Subject Re: Converting A Blob To A String Within A SP
Author martinthrelly
--- In firebird-support@yahoogroups.com, Helen Borrie <helebor@t...>
wrote:
>
> At 02:51 AM 9/11/2005 +0000, you wrote:
>
> >hello helen. let me describe what i want to do with a simplified
> >example. sorry if this is a bit long but hopefully you will get
the
> >gist of what i am trying to do.
> >
> >lets say i have a table called Clients with 3 columns as such:
> >
> >ID integer
> >Name varchar(32)
> >Notes Blob
> >
> >so i insert a row into the table like this
> >
> >ID: 1
> >Name: 'John Smith'
> >Notes: 'Keen chess player...etc'
> >
> >so now i have inserted this row i want to take each word and
> >populate a SEARCH_WORDS table in order to facilitate a full text
> >search.
> >
> >so from my insert trigger i call an SP which makes a long blob
> >consisting of all the words in my searchable fields. in this
> >case 'Name' and 'Notes. like this:
> >
> >declare variable KEYWORDS BLOB SUB_TYPE 1 SEGMENT SIZE 80;
> >keywords = :Name || ' ' || :Notes;
> >
> >so now i have a new blob containing all my keywords. now in order
to
> >populate my SEARCH_WORDS table i must seperate this keywords blob
> >into individual WORDS of type varchar(32). so i send this new blob
> >off to a second SP called SP_BLOB_SPLITTER.
> >
> >so i do somthing like this:
> >
> >for select WORDS from SP_BLOB_SPLITTER (:keywords) into word
> >do begin
> >insert into SEARCH_WORDS(:word); ...etc...
> >
> >in order to achieve this my SP_BLOB_SPLITTER must therefore
accept a
> >blob and somehow return a list of words within this blob
deliminated
> >by a ' '. i have achieved this with an input parameter of varchar
> >(32000) by iterating over each character. but how can i do this
with
> >a blob? how can i iterate over each character within a blob
without
> >first making a varchar. and how can i make a varchar when the blob
> >might be too big? this is my problem.
>
> Honestly, I don't think it's your problem at all. I think your
problem is
> that you are providing a horrendously complicated insfrastructure
of
> strings that you're hoping to parse effectively using just SQL.
My advice
> is: forget it. Programming languages do string parsing a lot more
> effectively. Relational databases do relationships very nicely.
Render
> unto Caesar and all that jazz.
>
> Use SUBSTRING in your SP to extract strings from the blob. Write
a parsing
> engine in C/C++ or Pascal that does what you want: accepts these
string
> "chunks", parses out single words and makes sense of them
as "keywords" and
> passes back candidate keywords to the SP. Export the engine as
one or more
> UDFs. Then let the database engine work out what to do with the
keyword by
> testing keywords it already has and associations that it has
already stored.
>
> And this idea of storing something like "Joe Bloggs: fishing" as a
keyword
> entry isn't very scientific.
>
> Store the documents in one table with whatever identifying data
you
> need. Store keywords in a primitive table with no affiliations to
> documents at all. Then link the documents to the keywords table
by an
> intersection table that has foreign keys to both the document and
the
> keywords tables.
>
> This is an over-simplification of what's a really complex thing to
do. For
> example, simply splitting out single words out of context doesn't
do much
> for meaning. Complex tasks need smart languages.
>
> ./heLen
>

thanks for the reply helen. the words "square peg" and "round hole"
come to mind. i have now come around full circle and i am thinking
about going one step further and porting the index and full text
search documents out to an external file directory using DotLucene.

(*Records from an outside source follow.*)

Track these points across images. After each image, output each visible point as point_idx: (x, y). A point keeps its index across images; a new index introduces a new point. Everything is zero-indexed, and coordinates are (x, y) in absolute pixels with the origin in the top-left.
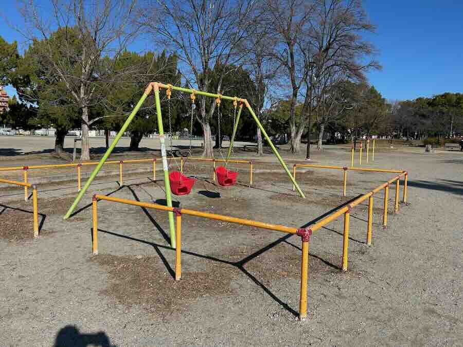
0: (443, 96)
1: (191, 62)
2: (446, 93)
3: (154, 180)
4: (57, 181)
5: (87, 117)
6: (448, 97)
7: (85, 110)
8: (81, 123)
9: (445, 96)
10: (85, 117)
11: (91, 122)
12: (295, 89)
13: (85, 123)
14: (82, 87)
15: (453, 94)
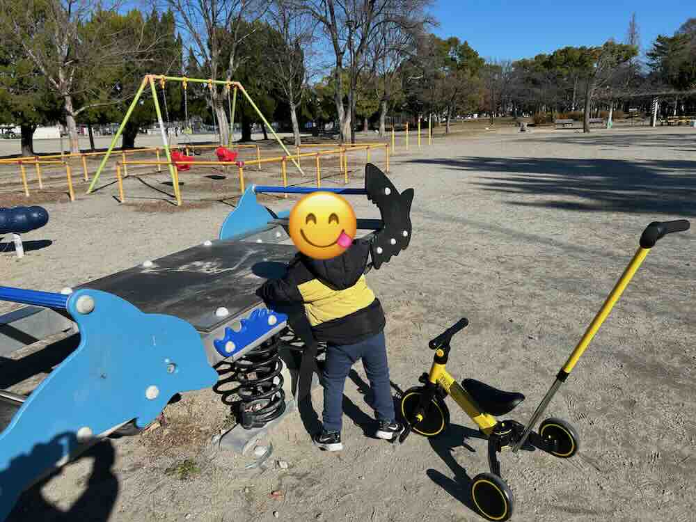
0: (563, 51)
1: (191, 28)
2: (567, 48)
3: (159, 170)
4: (57, 176)
5: (71, 106)
6: (569, 52)
7: (68, 99)
8: (65, 114)
9: (566, 51)
10: (69, 107)
11: (76, 113)
12: (339, 54)
13: (70, 115)
14: (60, 71)
15: (577, 49)
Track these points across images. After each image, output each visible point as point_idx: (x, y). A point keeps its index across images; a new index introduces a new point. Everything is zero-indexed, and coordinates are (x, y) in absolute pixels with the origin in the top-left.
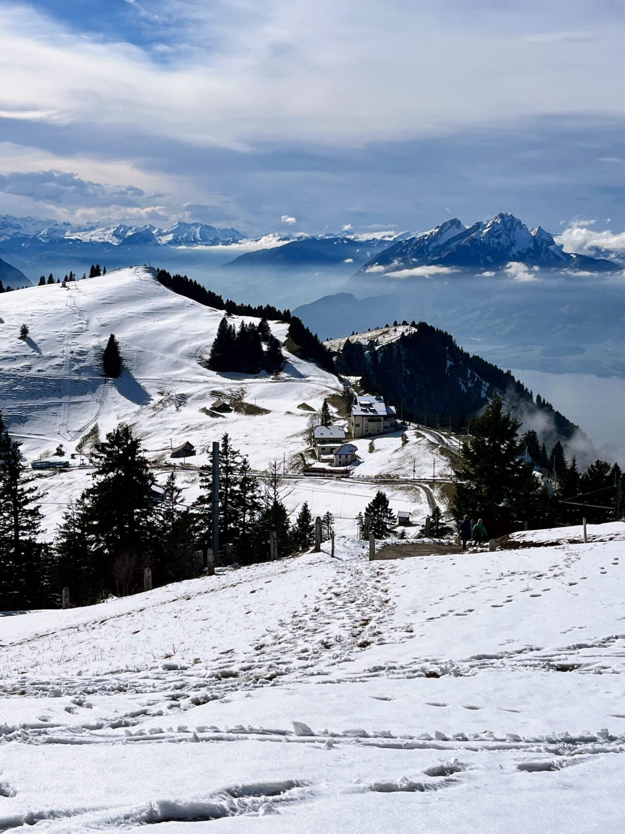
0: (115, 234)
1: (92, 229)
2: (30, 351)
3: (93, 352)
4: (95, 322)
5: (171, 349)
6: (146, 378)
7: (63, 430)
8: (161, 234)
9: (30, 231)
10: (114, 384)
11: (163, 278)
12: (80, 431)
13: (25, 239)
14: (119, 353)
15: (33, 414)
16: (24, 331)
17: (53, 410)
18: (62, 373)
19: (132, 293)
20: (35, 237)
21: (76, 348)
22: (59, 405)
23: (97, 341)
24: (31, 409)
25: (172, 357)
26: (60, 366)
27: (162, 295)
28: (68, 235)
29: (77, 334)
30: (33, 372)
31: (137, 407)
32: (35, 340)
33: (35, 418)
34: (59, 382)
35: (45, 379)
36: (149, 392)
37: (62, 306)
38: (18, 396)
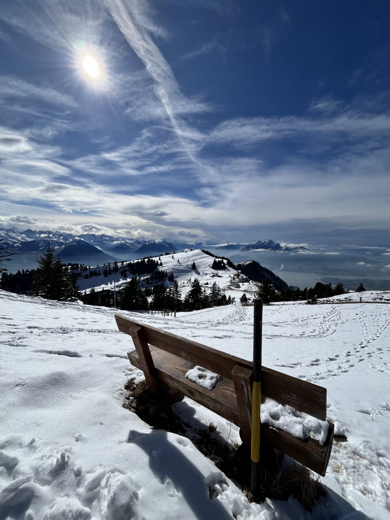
0: (195, 243)
1: (191, 242)
2: (179, 264)
3: (190, 265)
4: (191, 259)
5: (205, 264)
6: (200, 270)
7: (185, 279)
8: (203, 243)
9: (180, 243)
10: (194, 271)
11: (204, 251)
12: (188, 279)
13: (179, 244)
14: (195, 265)
15: (179, 276)
16: (178, 261)
17: (183, 275)
18: (185, 269)
19: (198, 254)
20: (181, 244)
21: (187, 264)
22: (184, 274)
23: (191, 263)
24: (179, 275)
25: (205, 266)
26: (184, 267)
27: (203, 254)
28: (187, 243)
29: (188, 261)
30: (179, 268)
31: (198, 275)
32: (180, 262)
33: (179, 277)
34: (184, 270)
35: (182, 270)
36: (200, 273)
37: (185, 256)
38: (177, 272)
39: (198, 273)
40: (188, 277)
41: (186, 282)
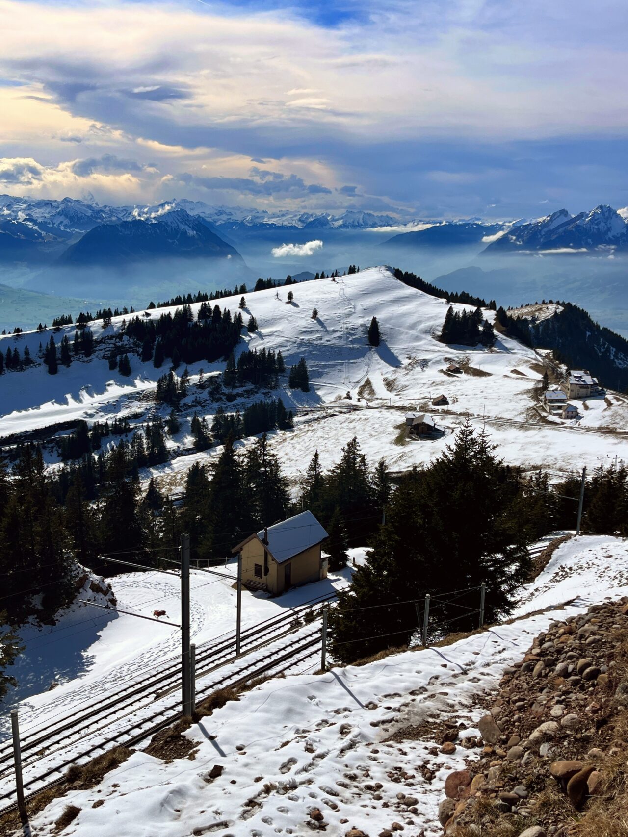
0: (300, 220)
1: (283, 215)
2: (319, 328)
3: (361, 328)
4: (359, 308)
5: (412, 327)
6: (397, 348)
7: (347, 381)
8: (333, 220)
9: (238, 217)
10: (376, 351)
11: (398, 274)
12: (357, 382)
13: (235, 223)
14: (378, 329)
15: (326, 370)
16: (315, 313)
17: (339, 367)
18: (341, 343)
19: (380, 286)
20: (242, 222)
21: (349, 326)
22: (342, 364)
23: (361, 321)
24: (325, 367)
25: (413, 332)
26: (340, 338)
27: (400, 287)
28: (266, 220)
29: (349, 315)
30: (323, 342)
31: (394, 369)
32: (322, 319)
33: (327, 373)
34: (341, 349)
35: (331, 347)
36: (400, 358)
37: (336, 295)
38: (316, 358)
39: (394, 362)
40: (359, 375)
41: (354, 393)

i can then write a UDF which communicates with DotLucene. i can call
that with an sql like "SELECT id from MYTABLE where id in (select *
from dotlucene where hits = "joe" or hits = "bloggs").

something like that. this way i port my full text search module away
from the database. which is good i think because it will be better
performance and also it blatantly doesnt belong there in terms of
its structure.

the problem with having an external directory is concurrency but i
think i can perhaps manage this via a queue which is sent items via
my insert/update triggers.

thanks again for the reply